I think all this infantilising of young adults doesn't do them any favours and perhaps leads to the erroneous belief that nothing will happen to them, or mum and dad will sort them out.

Nicecuppatea2025 · 18/05/2025 11:05

On the plus side, this whole situation serves as a great warning to other young people and I’m sure this story will dissuade others to go down this route.

At 18, life can feel like a game. What a disaster, to give your youth over, so willingly, to criminal activity.

The Chinese Amazon thing is far from a red herring. It’s an indicator of Bella becoming involved in something much bigger.

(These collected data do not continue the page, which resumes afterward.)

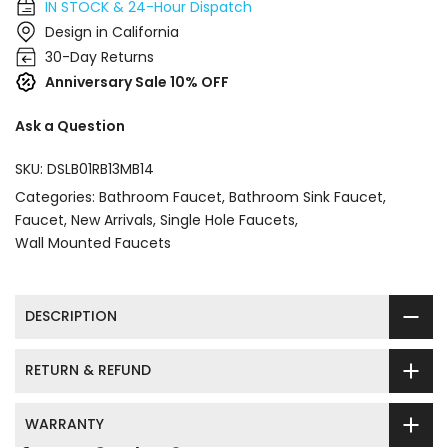
IN STOCK & 24-Hour Dispatch
Design in California
30-Day Returns
Anniversary Sale 10% OFF
Ask a Question
SKU:
DSLB01RB13MB14
Categories:
Bathroom Faucet
Bathroom Sink Faucet
Faucet
New Arrivals
Single Hole Faucets
Wall Mounted Faucets
DESCRIPTION
RETURN & REFUND
WARRANTY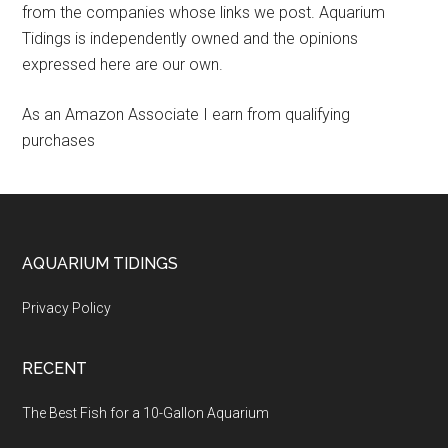
from the companies whose links we post. Aquarium
Tidings is independently owned and the opinions
expressed here are our own.
As an Amazon Associate I earn from qualifying
purchases
Footer
AQUARIUM TIDINGS
Privacy Policy
RECENT
The Best Fish for a 10-Gallon Aquarium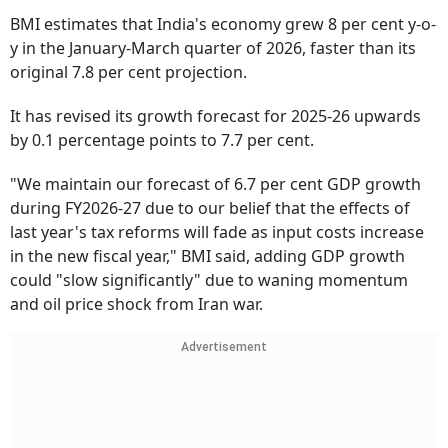
BMI estimates that India's economy grew 8 per cent y-o-
y in the January-March quarter of 2026, faster than its
original 7.8 per cent projection.
It has revised its growth forecast for 2025-26 upwards
by 0.1 percentage points to 7.7 per cent.
"We maintain our forecast of 6.7 per cent GDP growth
during FY2026-27 due to our belief that the effects of
last year's tax reforms will fade as input costs increase
in the new fiscal year," BMI said, adding GDP growth
could "slow significantly" due to waning momentum
and oil price shock from Iran war.
Advertisement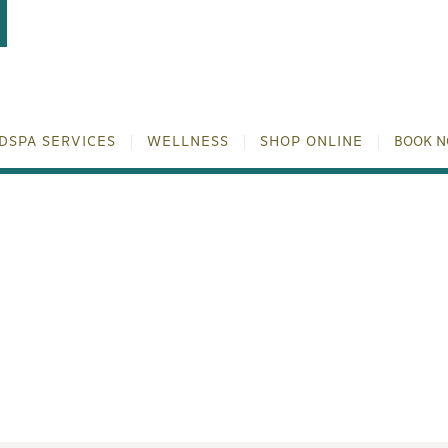
DSPA SERVICES
WELLNESS
SHOP ONLINE
BOOK 
SSAGE IN HOUSTON: YO
BY TULUM WELLNESS S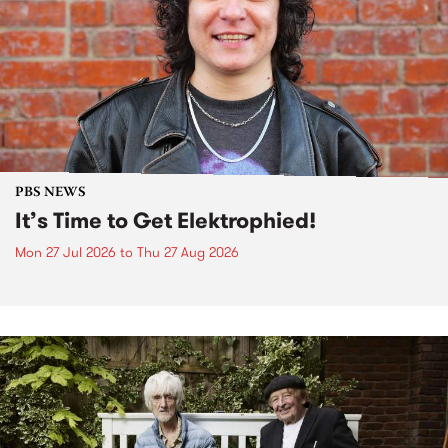
PBS NEWS
It’s Time to Get Elektrophied!
Mon 27 Jul 2026
to
Thu 27 Aug 2026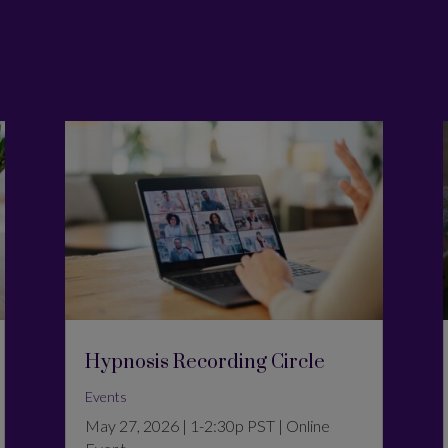
Hypnosis Recording Circle
Events
May 27, 2026 | 1-2:30p PST | Online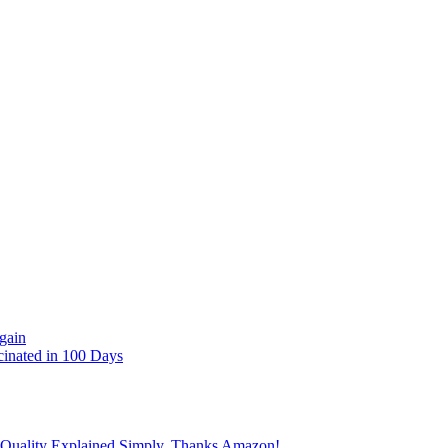
gain
cinated in 100 Days
 Quality Explained Simply, Thanks Amazon!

UnsolvedMysteriesRobertStack · 18/05/2025 11:05

Have you never watched “Banged up Abroad?”
Sane people do it all the time.

MissFenellaPrism · 18/05/2025 11:05

Houseshmouse · 18/05/2025 11:04

She didn't do this willingly, no sane person would do this no matter how money hungry they were.
She was coerced and trafficked.

Really? Have you evidence for the coercion? I've not seen that.

FoxChops · 18/05/2025 11:06

She’s 18 years old. Just a silly young girl/woman who hasn’t been able to think this one through. Of course I have sympathy for her.

whynotwhatknot · 18/05/2025 11:10

no sympathy posing with wads of cash means shes done ti previously and got away with it

her family saying shes an intelligent girl-well shes not is she-you dont publicly declare youre breaking the law and say your bonnie and clyde

MissFenellaPrism · 18/05/2025 11:10

FoxChops · 18/05/2025 11:06

She’s 18 years old. Just a silly young girl/woman who hasn’t been able to think this one through. Of course I have sympathy for her.

So, if an 18 year old boy/man broke into your house and stole your valuables, would you excuse him? Would you say "he didn't think it through"?

BMW6 · 18/05/2025 11:11

Silvertulips · 18/05/2025 11:02

We have no idea of she was threatened or her family was threatened.

She may have known it was wrong - but her social media accounts are in her favour.

Don't be ridiculous. She has posts on SM about how she emulates Bonnie Parker and pics of wodges of bank notes, and how she loves fucking on foreign hotel balconies.

She revelled in her criminality.

Anjo2011 · 18/05/2025 11:12

None. Some people think they are invincible and above the law. Many countries won’t put up with the shit we do in the UK. We all did silly things when we were younger but never once did I think what a great earner it would be to smuggle drugs.